◆ WORK ORDER
Pull out every line in the rows below that contains the word "sale", copying each line in full.

TASK INPUTS below:

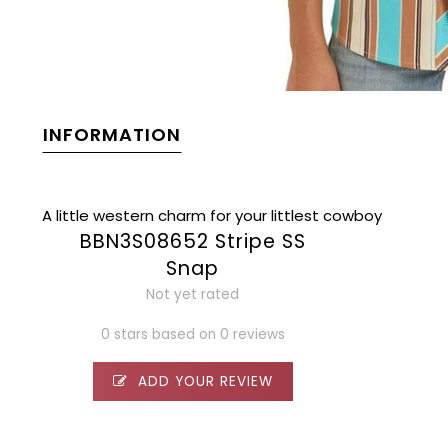
INFORMATION
A little western charm for your littlest cowboy
BBN3S08652 Stripe SS
Snap
Not yet rated
0 stars based on 0 reviews
ADD YOUR REVIEW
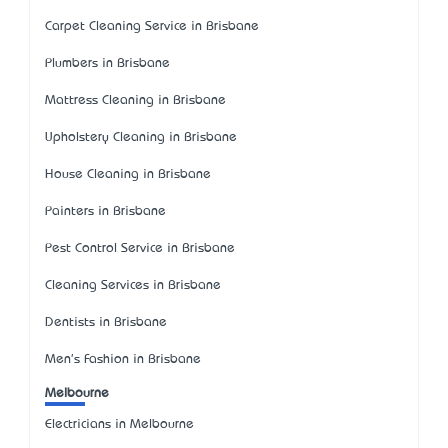
Carpet Cleaning Service in Brisbane
Plumbers in Brisbane
Mattress Cleaning in Brisbane
Upholstery Cleaning in Brisbane
House Cleaning in Brisbane
Painters in Brisbane
Pest Control Service in Brisbane
Cleaning Services in Brisbane
Dentists in Brisbane
Men's Fashion in Brisbane
Melbourne
Electricians in Melbourne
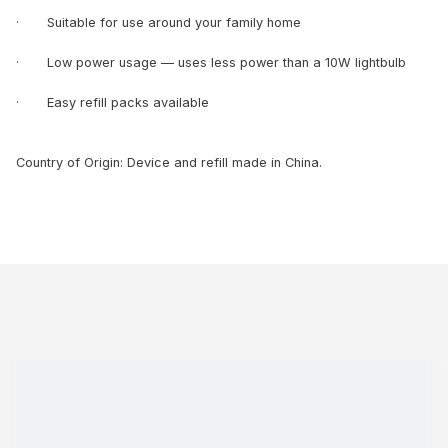
· Suitable for use around your family home
· Low power usage — uses less power than a 10W lightbulb
· Easy refill packs available
Country of Origin: Device and refill made in China.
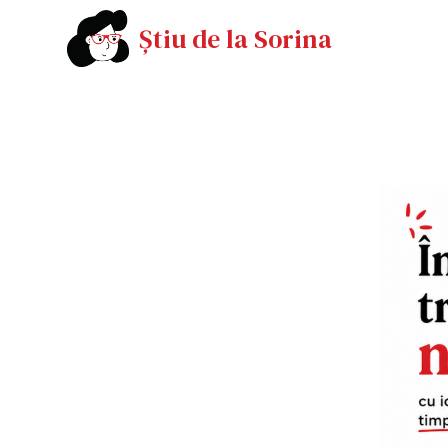
Știu de la Sorina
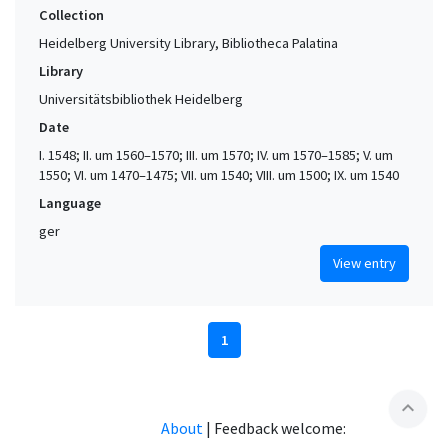
Collection
Heidelberg University Library, Bibliotheca Palatina
Library
Universitätsbibliothek Heidelberg
Date
I. 1548; II. um 1560–1570; III. um 1570; IV. um 1570–1585; V. um
1550; VI. um 1470–1475; VII. um 1540; VIII. um 1500; IX. um 1540
Language
ger
View entry
1
expand_less
About
|
Feedback welcome:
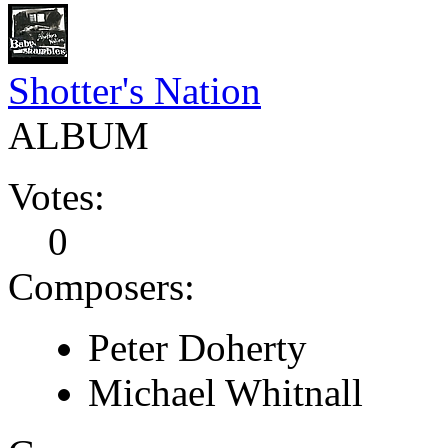
Shotter's Nation
ALBUM
Votes:
0
Composers:
Peter Doherty
Michael Whitnall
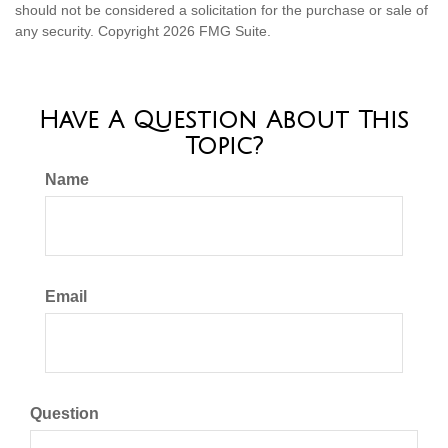
should not be considered a solicitation for the purchase or sale of
any security. Copyright
2026 FMG Suite.
Have A Question About This
Topic?
Name
Email
Question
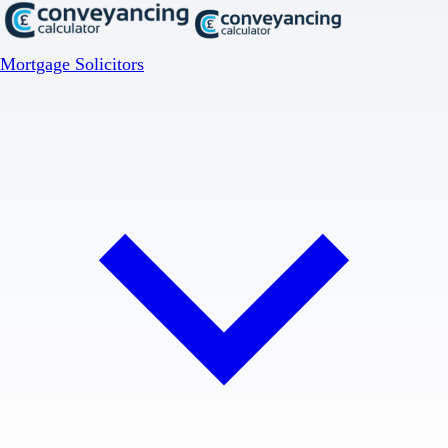
Mortgage Solicitors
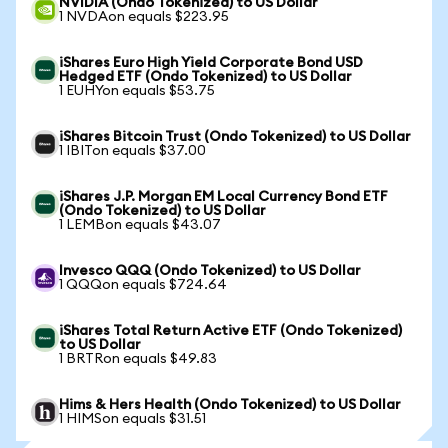
NVIDIA (Ondo Tokenized) to US Dollar
1 NVDAon equals $223.95
iShares Euro High Yield Corporate Bond USD
Hedged ETF (Ondo Tokenized) to US Dollar
1 EUHYon equals $53.75
iShares Bitcoin Trust (Ondo Tokenized) to US Dollar
1 IBITon equals $37.00
iShares J.P. Morgan EM Local Currency Bond ETF
(Ondo Tokenized) to US Dollar
1 LEMBon equals $43.07
Invesco QQQ (Ondo Tokenized) to US Dollar
1 QQQon equals $724.64
iShares Total Return Active ETF (Ondo Tokenized)
to US Dollar
1 BRTRon equals $49.83
Hims & Hers Health (Ondo Tokenized) to US Dollar
1 HIMSon equals $31.51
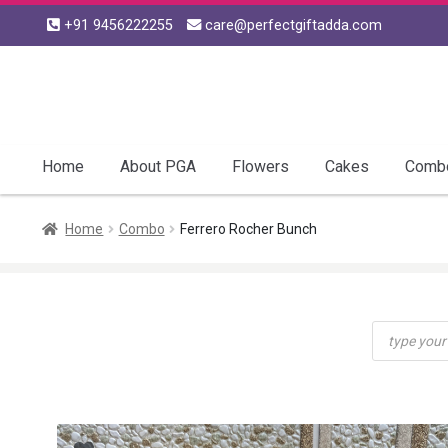
+91 9456222255
care@perfectgiftadda.com
Skip
Skip
to
to
navigation
content
Home
About PGA
Flowers
Cakes
Comb
Home
Combo
Ferrero Rocher Bunch
Products
search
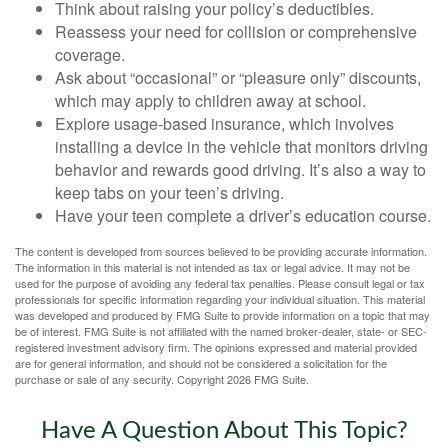
Think about raising your policy’s deductibles.
Reassess your need for collision or comprehensive
coverage.
Ask about “occasional” or “pleasure only” discounts,
which may apply to children away at school.
Explore usage-based insurance, which involves
installing a device in the vehicle that monitors driving
behavior and rewards good driving. It’s also a way to
keep tabs on your teen’s driving.
Have your teen complete a driver’s education course.
The content is developed from sources believed to be providing accurate information.
The information in this material is not intended as tax or legal advice. It may not be
used for the purpose of avoiding any federal tax penalties. Please consult legal or tax
professionals for specific information regarding your individual situation. This material
was developed and produced by FMG Suite to provide information on a topic that may
be of interest. FMG Suite is not affiliated with the named broker-dealer, state- or SEC-
registered investment advisory firm. The opinions expressed and material provided
are for general information, and should not be considered a solicitation for the
purchase or sale of any security. Copyright
2026 FMG Suite.
Have A Question About This Topic?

End of TASK INPUTS.

◆ THE COMPLETED TASK
should not be considered a solicitation for the purchase or sale of
purchase or sale of any security. Copyright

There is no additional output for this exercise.